■ EXERCISE BRIEF ■
Scan the entries below and return each line that contains "operating".

Records from a dataset:

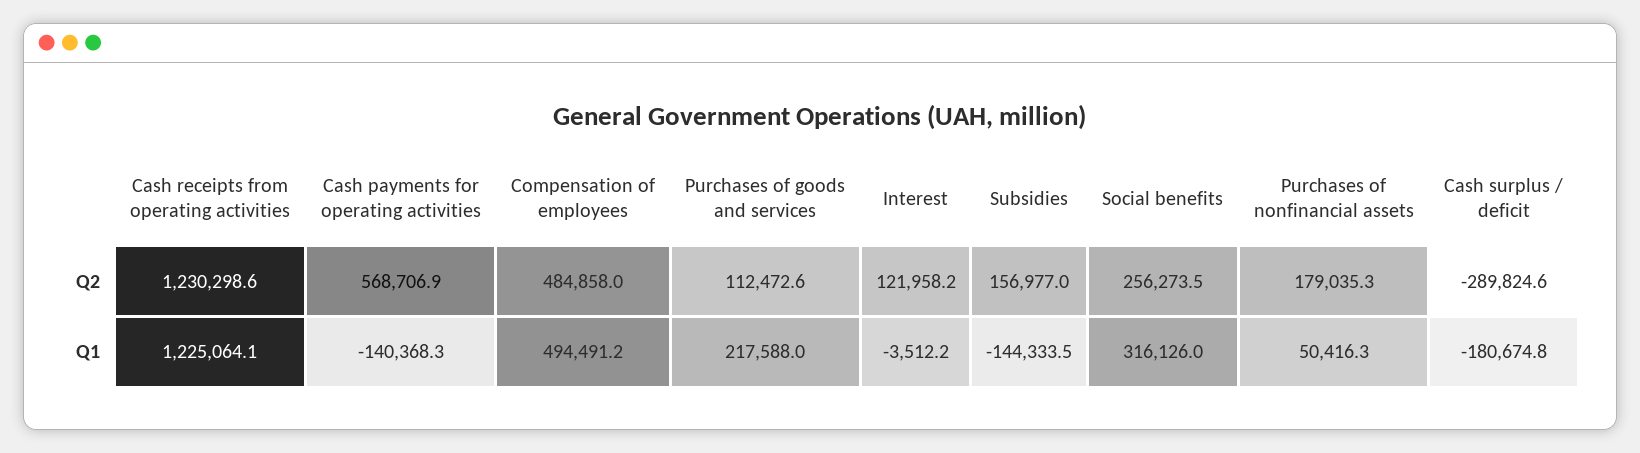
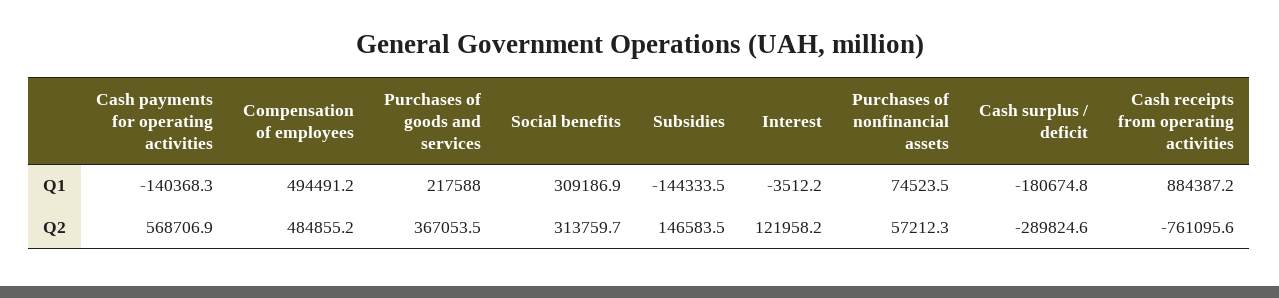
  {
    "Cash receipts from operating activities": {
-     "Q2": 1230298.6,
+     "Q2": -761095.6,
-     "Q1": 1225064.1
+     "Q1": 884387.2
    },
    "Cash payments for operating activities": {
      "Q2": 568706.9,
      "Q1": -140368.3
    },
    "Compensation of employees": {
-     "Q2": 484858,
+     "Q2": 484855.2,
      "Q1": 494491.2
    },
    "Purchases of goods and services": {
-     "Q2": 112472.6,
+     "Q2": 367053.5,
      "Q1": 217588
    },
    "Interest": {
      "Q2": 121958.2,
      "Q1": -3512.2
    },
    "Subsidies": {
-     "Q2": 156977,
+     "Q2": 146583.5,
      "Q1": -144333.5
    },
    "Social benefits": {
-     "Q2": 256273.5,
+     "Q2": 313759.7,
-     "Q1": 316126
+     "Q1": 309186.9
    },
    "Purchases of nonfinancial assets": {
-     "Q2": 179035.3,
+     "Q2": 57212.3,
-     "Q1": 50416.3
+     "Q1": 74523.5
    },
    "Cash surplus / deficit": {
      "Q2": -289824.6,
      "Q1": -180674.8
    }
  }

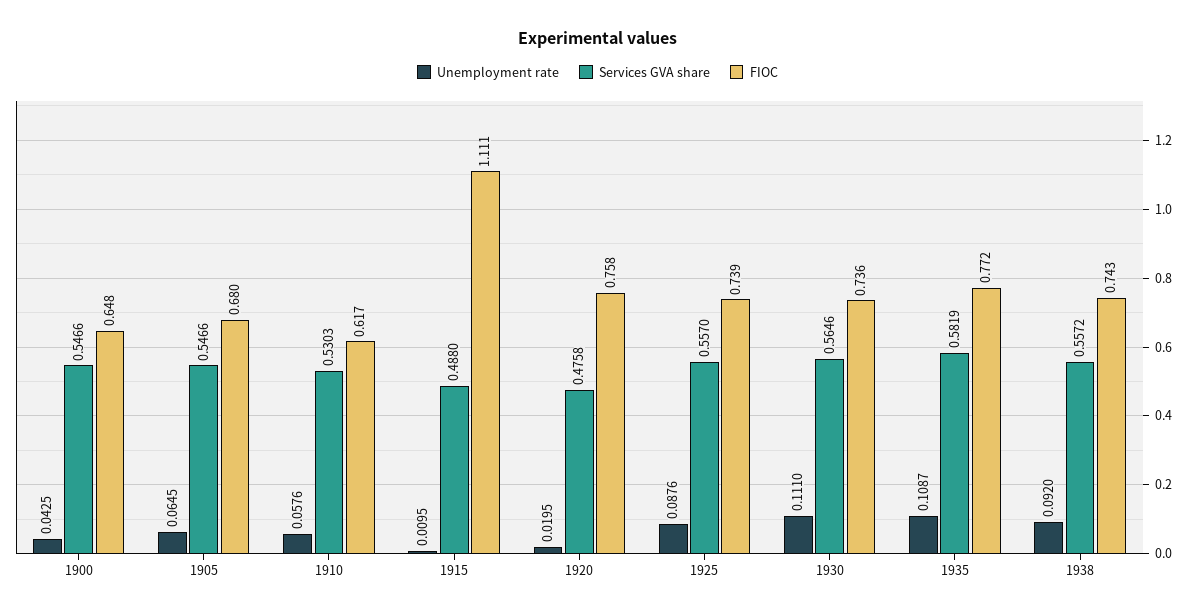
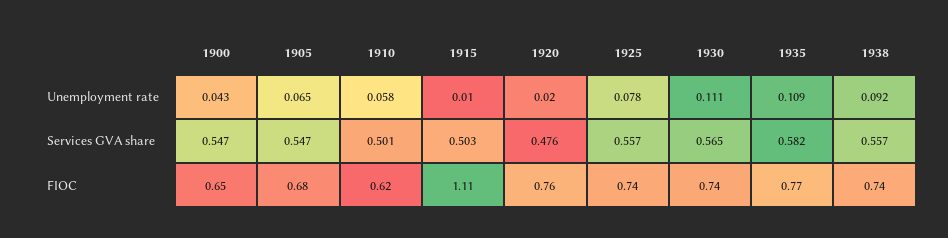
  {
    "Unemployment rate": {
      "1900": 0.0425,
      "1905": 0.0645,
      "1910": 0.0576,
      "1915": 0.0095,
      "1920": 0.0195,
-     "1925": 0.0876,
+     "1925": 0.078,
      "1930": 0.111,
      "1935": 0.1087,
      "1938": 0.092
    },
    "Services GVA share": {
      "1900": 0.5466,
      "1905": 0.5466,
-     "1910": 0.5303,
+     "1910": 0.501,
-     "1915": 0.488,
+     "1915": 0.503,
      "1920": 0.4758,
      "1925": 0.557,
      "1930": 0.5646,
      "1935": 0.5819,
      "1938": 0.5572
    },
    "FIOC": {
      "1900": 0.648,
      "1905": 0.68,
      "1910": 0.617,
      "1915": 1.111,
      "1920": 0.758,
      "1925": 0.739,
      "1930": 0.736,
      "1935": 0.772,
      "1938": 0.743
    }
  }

■ RESPONSE BELOW ■
    "Cash receipts from operating activities": {
    "Cash payments for operating activities": {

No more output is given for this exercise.